Saturday, October 25, 2014

What You're Looking For

I received a card in the mail this past week from a friend who used to run her own small coffee business.  She got out years ago to pursue other interests.  But this week, she writes:

I am in the middle of a career struggle

[I am] wondering why I ever left the business.  I attempted to apply for other coffee jobs with [insert two large coffee company names here].  They all wanted bachelors degrees and more years of direct distribution.  My passion and life skills were not enough for them

We all work for a variety of reasons.  As Sigmund Freud so aptly put it, "love and work are the cornerstones of our humanness".  I think our approach to work, like so many other human endeavors, is an onion: there are layers upon layers of need.
 
In America, the most obvious and socially sanctioned reason to work is for financial gain.  We work for money.  But beyond financial need, I have found that entrepreneurs are often searching for validation.  In the entrepreneurial mindset, success in business acts as a salve for unrelated afflictions of self-doubt.  The failures of small business are personal, but the triumphs are equally personal. 

For instance, I am the only member of my family without a graduate degree.  I am entirely unqualified for ANY job that ANY of my brothers or parents might have held.  And thus Kaladi Coffee: I engineered (and lucked) my way into a job that is meaningful to me.  Like everyone else, I have waded through perilous trenches, but I have managed to get what I need without having to jump certain hoops that I thought were demeaning, extraneous, and arbitrary.  I feel validated becauseI have managed to get by without having to comply with forces I don't respect.

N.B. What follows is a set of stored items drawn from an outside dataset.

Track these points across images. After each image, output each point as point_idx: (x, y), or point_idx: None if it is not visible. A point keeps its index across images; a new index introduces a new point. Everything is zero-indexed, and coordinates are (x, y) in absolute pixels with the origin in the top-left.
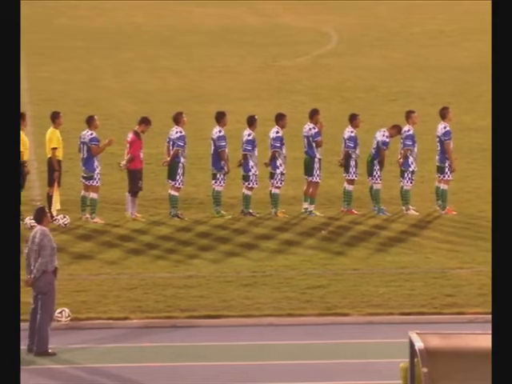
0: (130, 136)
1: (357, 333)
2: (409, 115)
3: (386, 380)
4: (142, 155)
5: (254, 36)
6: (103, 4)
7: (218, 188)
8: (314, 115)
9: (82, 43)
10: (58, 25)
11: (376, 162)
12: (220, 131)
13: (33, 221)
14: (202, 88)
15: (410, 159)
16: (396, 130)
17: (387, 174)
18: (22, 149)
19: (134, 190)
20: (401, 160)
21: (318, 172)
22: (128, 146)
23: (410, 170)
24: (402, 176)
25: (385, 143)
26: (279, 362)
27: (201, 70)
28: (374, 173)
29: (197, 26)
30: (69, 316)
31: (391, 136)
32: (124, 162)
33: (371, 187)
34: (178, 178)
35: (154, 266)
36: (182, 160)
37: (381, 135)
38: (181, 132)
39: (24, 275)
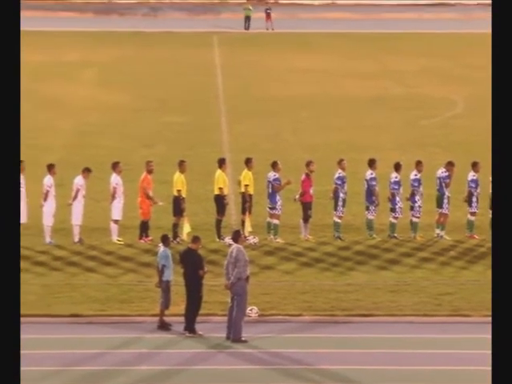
0: (303, 176)
1: (477, 330)
2: None
3: None
4: (311, 191)
5: (399, 102)
6: (280, 77)
7: (370, 217)
8: (449, 165)
9: (268, 106)
10: (251, 93)
11: None
12: (372, 173)
13: (231, 240)
14: (359, 141)
15: None
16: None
17: None
18: (222, 185)
19: (306, 218)
20: None
21: (446, 206)
22: (301, 183)
23: None
24: None
25: None
26: (417, 351)
27: (358, 127)
28: None
29: (355, 94)
30: (257, 312)
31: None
32: (297, 196)
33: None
34: (338, 208)
35: (321, 275)
36: (341, 195)
37: None
38: (339, 173)
39: (216, 281)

Where I got very lucky was with regard to profitability.  Small business is often not terribly profitable.  Some small businesses go broke soon after opening.  But many, many more straggle on for years with the principals earning what amounts to six dollars an hour for for all their worry and effort.

Thus some people migrate from entrepreneurship to work with a larger employer.  We forego the fulfillment of many personal satisfactions in order to satisfy overwhelming financial need.

The problem is that, for many of us,  the validation serum administered by employment at a big company is less potent than the the stuff we get when we work for ourselves. It's like being fed peanuts instead of pork chops: peanuts will nourish you, but they won't make you feel like a satiated carnivore.

So I guess my first question for this friend is "what needs are you trying to fill"?  And, since we live in an imperfect world, we should ask that question's corollary: "must all of your needs be filled in one place"?

Are you searching for a job, or are you searching for something more?